Singapura (ANTARA) – Ringgit Malaysia mencapai level tertinggi tiga minggu pada Selasa, mengungguli beberapa mata uang Asia Tenggara, karena dana luar negeri membelinya setelah pemerintah memotong subsidi bahan bakar untuk mengurangi defisit fiskal negara itu.
Ringgit naik 0,29 persen menjadi 3,2645 terhadap dolar AS, setelah mencapai 3,2590, terkuat sejak 13 Agustus.
Itu dibandingkan dengan kenaikan 0,23 persen untuk baht Thailand dan apresiasi 0,27 persen dari peso Filipina.
Senin malam, Perdana Menteri Malaysia Najib Razak tampak menghindari lawan politik dan meredam kegelisahan pasar dengan memotong subsidi bahan bakar untuk meningkatkan posisi fiskal negara itu, yang telah mendorong arus keluar modal. Pemotongan subsidi bensin, efektif mulai Selasa, akan menghemat pemerintah sekitar 1,1 miliar ringgit (S $ 429 juta) tahun ini dan 3,3 miliar ringgit lainnya pada 2014, katanya.
Mr Saktiandi Supaat, kepala penelitian FX untuk Maybank di Singapura, mengatakan pemotongan subsidi “akan membantu mendukung ringgit sebanyak itu akan mengurangi defisit fiskal.”
“Intensitas dukungan akan tergantung pada pengumuman anggaran pada bulan Oktober. Namun, ini adalah awal yang baik karena akan membantu menghilangkan kekhawatiran sampai anggaran,” katanya.
Supaat mengatakan ringgit mungkin mengungguli mata uang Asia Tenggara lainnya setelah rencana anggaran 2014 dan terutama jika pemerintah mengambil langkah-langkah tambahan seperti pengeluaran publik yang lebih kecil.
Pada 2012, defisit anggaran Malaysia adalah 4,5 persen dari produk domestik bruto, tertinggi kedua di pasar negara berkembang setelah India. Lembaga pemeringkat Fitch mengutip defisit anggaran yang tinggi sebagai salah satu faktor ketika menurunkan prospek peringkat kredit A-/A Malaysia menjadi negatif dari stabil pada akhir Agustus.
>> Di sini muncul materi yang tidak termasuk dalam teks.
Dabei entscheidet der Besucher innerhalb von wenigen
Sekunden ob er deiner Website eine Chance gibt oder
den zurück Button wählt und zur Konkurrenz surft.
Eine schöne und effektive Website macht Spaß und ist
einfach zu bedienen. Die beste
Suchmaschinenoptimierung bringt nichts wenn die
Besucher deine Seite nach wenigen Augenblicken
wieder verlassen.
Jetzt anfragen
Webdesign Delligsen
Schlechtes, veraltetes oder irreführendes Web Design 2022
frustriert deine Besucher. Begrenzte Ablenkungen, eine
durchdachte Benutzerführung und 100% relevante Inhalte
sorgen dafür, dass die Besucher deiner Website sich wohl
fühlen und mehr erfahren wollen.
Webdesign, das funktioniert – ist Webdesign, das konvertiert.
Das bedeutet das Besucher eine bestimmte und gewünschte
Kesenjangan fiskal negara yang bergantung pada komoditas itu memperlambat ekspor dan kepemilikan asing yang tinggi atas obligasi pemerintah telah menyoroti kerentanannya terhadap aksi jual pasar di tengah kekalahan mata uang baru-baru ini. Ringgit telah menderita kerugian bulanan sejak Mei ketika koalisi Najib memperpanjang kekuasaannya selama 56 tahun tetapi memiliki kinerja pemilihan terburuk yang pernah ada.
Selama empat bulan, kehilangan 7,4 persen terhadap dolar, menurut data Thomson Reuters. Salah satu faktor yang menekan ringgit pada bulan-bulan itu adalah tidak adanya reformasi untuk mengurangi defisit fiskal.